--- Records provided ---
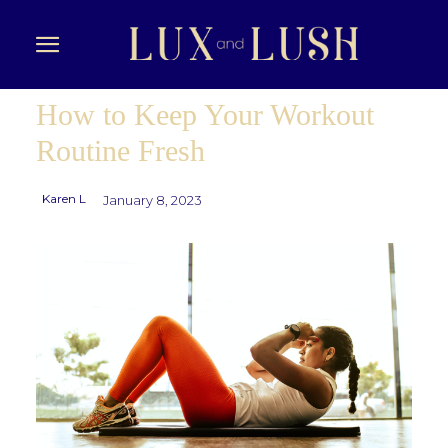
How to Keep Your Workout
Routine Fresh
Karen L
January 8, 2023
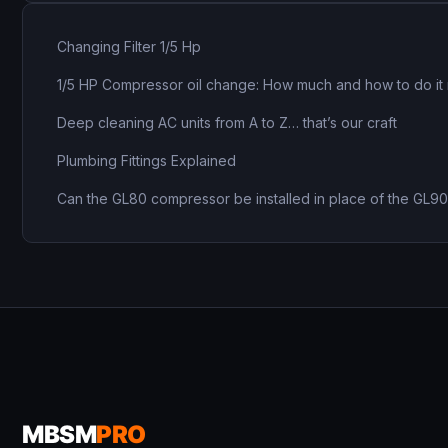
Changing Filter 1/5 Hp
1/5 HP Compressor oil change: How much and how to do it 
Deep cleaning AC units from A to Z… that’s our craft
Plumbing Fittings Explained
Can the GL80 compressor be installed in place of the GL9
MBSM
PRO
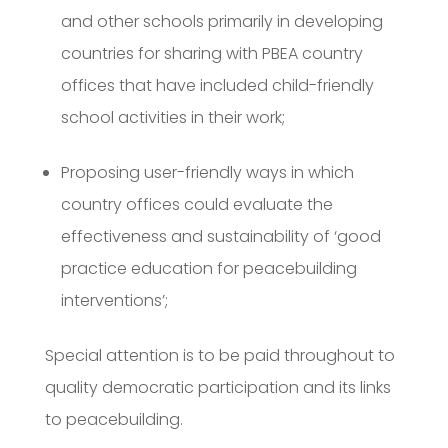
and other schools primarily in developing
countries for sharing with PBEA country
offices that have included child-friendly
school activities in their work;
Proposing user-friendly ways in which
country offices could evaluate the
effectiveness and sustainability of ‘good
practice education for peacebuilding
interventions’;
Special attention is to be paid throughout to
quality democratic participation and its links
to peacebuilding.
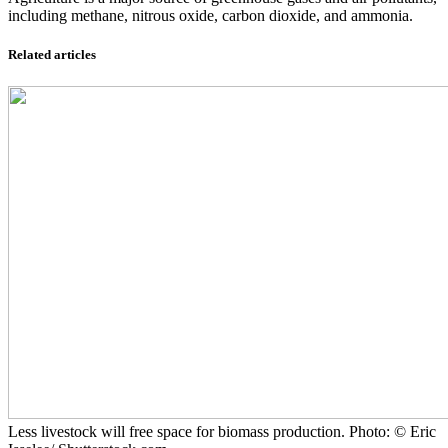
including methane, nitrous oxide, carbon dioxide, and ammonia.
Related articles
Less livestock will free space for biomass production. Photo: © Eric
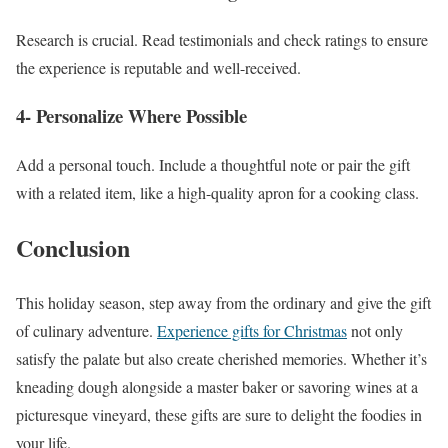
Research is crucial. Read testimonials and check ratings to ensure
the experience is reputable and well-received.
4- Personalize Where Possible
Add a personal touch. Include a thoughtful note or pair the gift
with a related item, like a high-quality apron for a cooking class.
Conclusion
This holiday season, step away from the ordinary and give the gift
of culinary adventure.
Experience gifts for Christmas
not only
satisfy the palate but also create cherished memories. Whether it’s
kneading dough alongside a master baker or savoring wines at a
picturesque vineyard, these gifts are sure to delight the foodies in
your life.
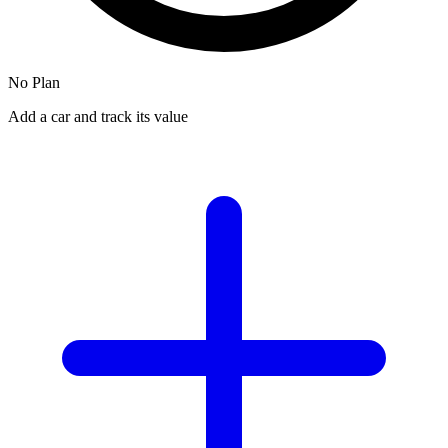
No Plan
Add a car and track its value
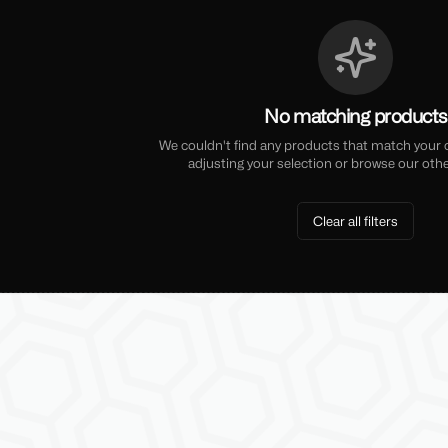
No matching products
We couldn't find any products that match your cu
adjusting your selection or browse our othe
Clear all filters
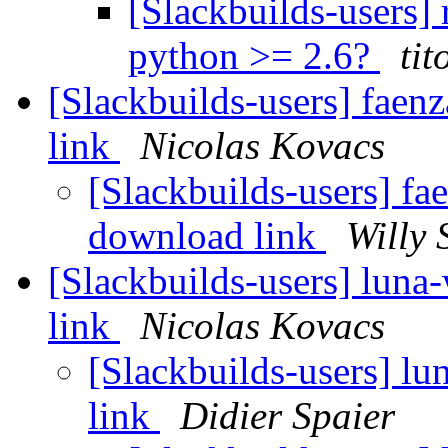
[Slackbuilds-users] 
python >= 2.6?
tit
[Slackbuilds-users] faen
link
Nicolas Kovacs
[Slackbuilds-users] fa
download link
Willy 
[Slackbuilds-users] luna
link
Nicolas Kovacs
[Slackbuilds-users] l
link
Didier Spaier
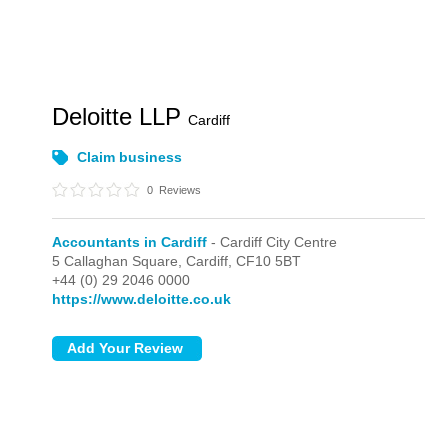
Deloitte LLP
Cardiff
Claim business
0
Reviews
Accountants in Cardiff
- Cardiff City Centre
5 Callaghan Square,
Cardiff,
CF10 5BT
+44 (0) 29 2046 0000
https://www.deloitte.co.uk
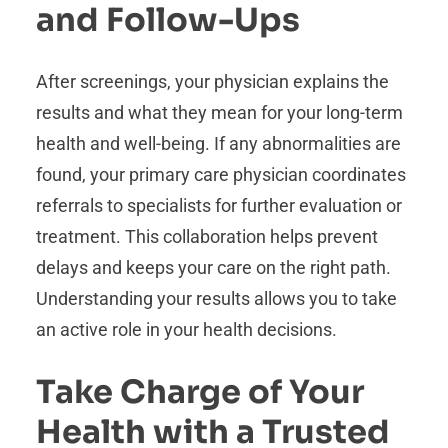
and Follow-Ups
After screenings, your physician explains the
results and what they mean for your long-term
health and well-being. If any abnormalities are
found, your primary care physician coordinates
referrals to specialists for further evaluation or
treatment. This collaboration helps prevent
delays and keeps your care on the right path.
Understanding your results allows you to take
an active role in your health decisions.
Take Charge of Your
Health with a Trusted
---
- **To-do item**:
Recast everything from the line containing "and Follow-Ups" down to the end of the entries as a Markdown table, omitting blank lines. Use two columns: Row, for a running number, and Line Text, for the line itself.

- **Written answer**:
| Row | Line Text |
|---|---|
| 1 | and Follow-Ups |
| 2 | After screenings, your physician explains the |
| 3 | results and what they mean for your long-term |
| 4 | health and well-being. If any abnormalities are |
| 5 | found, your primary care physician coordinates |
| 6 | referrals to specialists for further evaluation or |
| 7 | treatment. This collaboration helps prevent |
| 8 | delays and keeps your care on the right path. |
| 9 | Understanding your results allows you to take |
| 10 | an active role in your health decisions. |
| 11 | Take Charge of Your |
| 12 | Health with a Trusted |